As regulator strongholds on ICOs get tighter worldwide, completely unregulated ICOs like the wave in 2017 are not likely to continue for much longer. As governments around throughout the world understand the technology and pass their judgments, STOs are likely to become a much more popular mode of fundraising than it currently is.
What is the World’s current outlook on STOs?
As STOs are a whole different ball game when it comes to fundraising, many countries around the world have different outlooks on them. And as STOs are regulated offerings, their characteristics might differ based on what the regulations are in the country of issuance. Let’s take a look at how some major economies of the world currently look at STOs.
The US – STOs are allowed but are heavily regulated. The US did not create any new regulations for STOs, and they’re subject to the existing regulations surrounding securities. These regulations are some of the strictest in the world.
European Union – STOs are allowed. In the EU, the legislative framework that entered into force in 2018 covers securities and security tokens. STOs fall under the category of transferable securities, and need to submit a prospectus in the country where the STO happens. This prospectus needs to be approved by the country, with some exceptions like Luxembourg, where no approval is required if the offering is under 1.5 million euros.
China – Like ICOs, STOs are completely banned in China. According to the deputy governor of the People’s Bank of China, STOs constitute illegal financial activity. The head of the Beijing Financial Supervision Authority also called security tokens illegal. Fundraising activities can only be undertaken with the express approval of the government.
India – There are no regulations for digital security tokens or STOs in India yet. It is unclear what the government is going to do yet, but the crypto community would be hoping for positive regulations.
Some small countries, which have less friction in their financial regulations because of a smaller amount of investors to protect, have been much more forward in their regulations. Countries like Switzerland, Malta, Luxembourg, Lithuania, etc, have some of the most forward-thinking regulations when it comes to security token offerings, and have become launchpads for STOs from all over the world.
Challenges in STO adoption
STOs have the potential to revolutionise the securities market, but it won’t be all roses. STOs are still at a very early stage, and if adoption really is to reach the projections, the market needs to overcome several major challenges.
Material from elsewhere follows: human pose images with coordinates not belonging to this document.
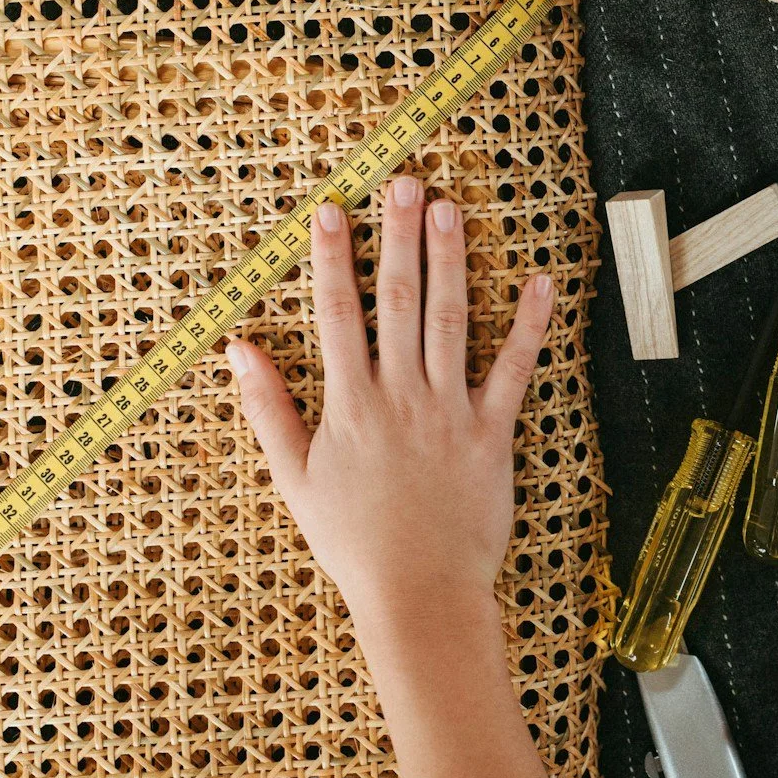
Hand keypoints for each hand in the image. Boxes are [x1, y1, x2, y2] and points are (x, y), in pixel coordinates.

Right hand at [226, 175, 554, 650]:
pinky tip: (541, 283)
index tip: (330, 210)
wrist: (418, 595)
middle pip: (397, 302)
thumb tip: (236, 349)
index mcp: (348, 405)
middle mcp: (399, 397)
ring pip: (450, 321)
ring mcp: (449, 412)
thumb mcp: (294, 478)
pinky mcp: (492, 434)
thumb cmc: (353, 542)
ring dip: (451, 261)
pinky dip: (529, 326)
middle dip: (397, 238)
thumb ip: (267, 409)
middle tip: (402, 183)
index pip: (336, 315)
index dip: (332, 258)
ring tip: (449, 210)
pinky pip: (513, 370)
The biggest one is a lack of uniform definition and classification. Every country has their own way of classifying what constitutes a security, which causes several legal challenges for the issuers if they want to open up the investor pool worldwide. Some countries also have a paper-based regulatory process, like the need for stamp duties in countries like Hong Kong and India, which would further affect the uniformity.
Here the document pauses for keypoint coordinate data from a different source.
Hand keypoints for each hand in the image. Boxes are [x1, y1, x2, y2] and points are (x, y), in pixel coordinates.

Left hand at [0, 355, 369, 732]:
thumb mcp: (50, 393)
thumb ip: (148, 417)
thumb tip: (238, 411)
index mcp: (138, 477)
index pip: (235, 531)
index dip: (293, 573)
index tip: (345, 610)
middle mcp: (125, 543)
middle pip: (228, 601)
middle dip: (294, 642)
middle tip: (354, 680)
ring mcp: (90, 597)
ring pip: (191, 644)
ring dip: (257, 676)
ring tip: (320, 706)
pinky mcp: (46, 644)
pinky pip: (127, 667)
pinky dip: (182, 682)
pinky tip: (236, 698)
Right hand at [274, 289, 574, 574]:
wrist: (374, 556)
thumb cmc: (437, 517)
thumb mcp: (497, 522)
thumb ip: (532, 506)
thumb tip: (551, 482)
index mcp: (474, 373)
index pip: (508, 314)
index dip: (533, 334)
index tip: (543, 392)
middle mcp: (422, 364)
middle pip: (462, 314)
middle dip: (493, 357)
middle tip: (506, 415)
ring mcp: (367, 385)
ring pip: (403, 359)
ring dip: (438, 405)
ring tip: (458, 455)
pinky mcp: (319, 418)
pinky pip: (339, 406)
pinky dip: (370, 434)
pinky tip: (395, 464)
A major feature of STOs is that they remove middlemen like banks, lawyers, and brokerages, but the flipside of that feature is that all those functions now need to be performed by the issuing company itself, which increases the administrative burden to a significant extent. The issuance process would have to be set up for custodianship, tracking ownership, exchange approvals, Know Your Customer (KYC), anti-money laundering (AML), etc. to make sure they comply with the relevant securities laws.
The realization of the true potential for STOs would only come when governments around the world would create clear and thoughtful regulations, which, if past experience is anything to go by, can take a while to come. However, there’s no reason why the democratizing properties for various asset classes should be ignored when we have the technology to make it happen, so we can only hope that the governments feel the same way.